Feedback and Reinforcement. The concepts of training and reinforcement are closely related. At its most basic level, training serves to educate an individual about the various reinforcement contingencies (Anderson, 1995). That is, during training an individual learns the actions and behaviors that will be reinforced when training is complete. After training is complete, are the trained behaviors expected and reinforced? Moreover, have the trained behaviors been directly or indirectly extinguished by example or directive? For example, are firefighters more often reinforced for taking risks than for demonstrating good judgment?

While it is important to assess if trained behaviors have been reinforced, it is just as important to determine if unsafe behaviors have been inappropriately reinforced by environmental events. Although the ultimate goal of firefighting is fire suppression, a suppressed fire is not an appropriate reinforcer for firefighting behavior. This unsuitability stems from the fact that all fires eventually go out independent of the actions taken by firefighters. This inevitability makes fire suppression an indiscriminate reinforcer. That is, fire suppression could reinforce both safe and unsafe behaviors. Some would agree that factors such as weather often play a larger role in suppression than firefighters, but still argue that firefighters should be reinforced by the fact that the size of the fire has been limited. There might be some truth in this statement, however, it is not completely verifiable because firefighters often take advantage of areas where the fire would stop on its own (e.g., natural fuel breaks).

Care should be taken in determining the types of reinforcement and feedback individuals obtain from the environment. The containment and suppression of fires, the saving of structures and resources, and other similar events make poor reinforcers because they are indiscriminate and because they target the outcome of behavior and not the behavior itself. Efforts must be made to reinforce the safe behaviors independent of the outcomes.

Remediation Plans. Shortcomings in training, supervision, or management should not be viewed in isolation but as representative of a company-wide pattern of behaviors. Efforts to remediate these shortcomings must endeavor to address both the specific behaviors and the broader culture. Each plan should identify short-term and long-term objectives and the criteria against which the plan will be evaluated.


Programs aimed at enhancing safety by addressing the proximate cause of an accident only consider a small portion of the safety picture. Merely addressing the proximate cause fails to consider that the system either directly or indirectly trains, reinforces, and even expects employees to demonstrate hazardous behavior. An effective safety program must consider both the proximate cause and the working environment that promotes hazardous behavior. The program must identify unsafe behaviors and assess their prevalence. It must evaluate training to ensure that individuals not only gain the necessary skills but are provided with opportunities to exercise and practice those skills. The safety program must survey supervisors and managers to determine if skills learned in training are actively reinforced, and finally, it must make recommendations that affect behaviors and the system that supports them.

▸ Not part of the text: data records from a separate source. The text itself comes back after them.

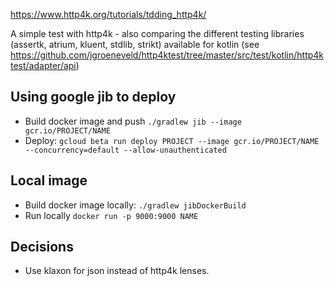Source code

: https://www.http4k.org/tutorials/tdding_http4k/

A simple test with http4k - also comparing the different testing libraries (assertk, atrium, kluent, stdlib, strikt) available for kotlin (see https://github.com/jgroeneveld/http4ktest/tree/master/src/test/kotlin/http4ktest/adapter/api)

## Using google jib to deploy

- Build docker image and push `./gradlew jib --image gcr.io/PROJECT/NAME`
- Deploy: `gcloud beta run deploy PROJECT --image gcr.io/PROJECT/NAME --concurrency=default --allow-unauthenticated`

## Local image

- Build docker image locally: `./gradlew jibDockerBuild`
- Run locally `docker run -p 9000:9000 NAME`

## Decisions

- Use klaxon for json instead of http4k lenses.

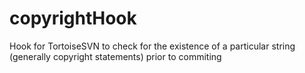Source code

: # copyrightHook
Hook for TortoiseSVN to check for the existence of a particular string (generally copyright statements) prior to commiting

Anderson, J. R. (1995). Learning and memory. New York: Wiley & Sons.

Braun, C. C. & Latapie, B. (1995). Human decisionmaking in the fire environment. Fire Management Notes, 55, 17-20.

Danaher, J. W. (1980). Human error in ATC system operations. Human Factors, 22, 535-545.

Goldhaber, G. M., & deTurck, M. A. (1988). Effects of consumers' familiarity with a product on attention to and compliance with warnings. Journal of Products Liability, 11, 29-37.

Gordon, S. E. (1994). Systematic training program design: Maximizing effectiveness and minimizing liability. New Jersey: Prentice Hall.

Krause, T. R., & Russell, L. R. (1994). The behavior-based approach to proactive accident investigation. Professional Safety, 39, 22-26.

Mansdorf, S. Z. (1993). Complete manual of industrial safety. New Jersey: Prentice Hall.

Rhoades, Q. (1994, August 26). Storm King: Effective fire fighting calls for bending the rules sometimes. The Missoulian, pp. A5.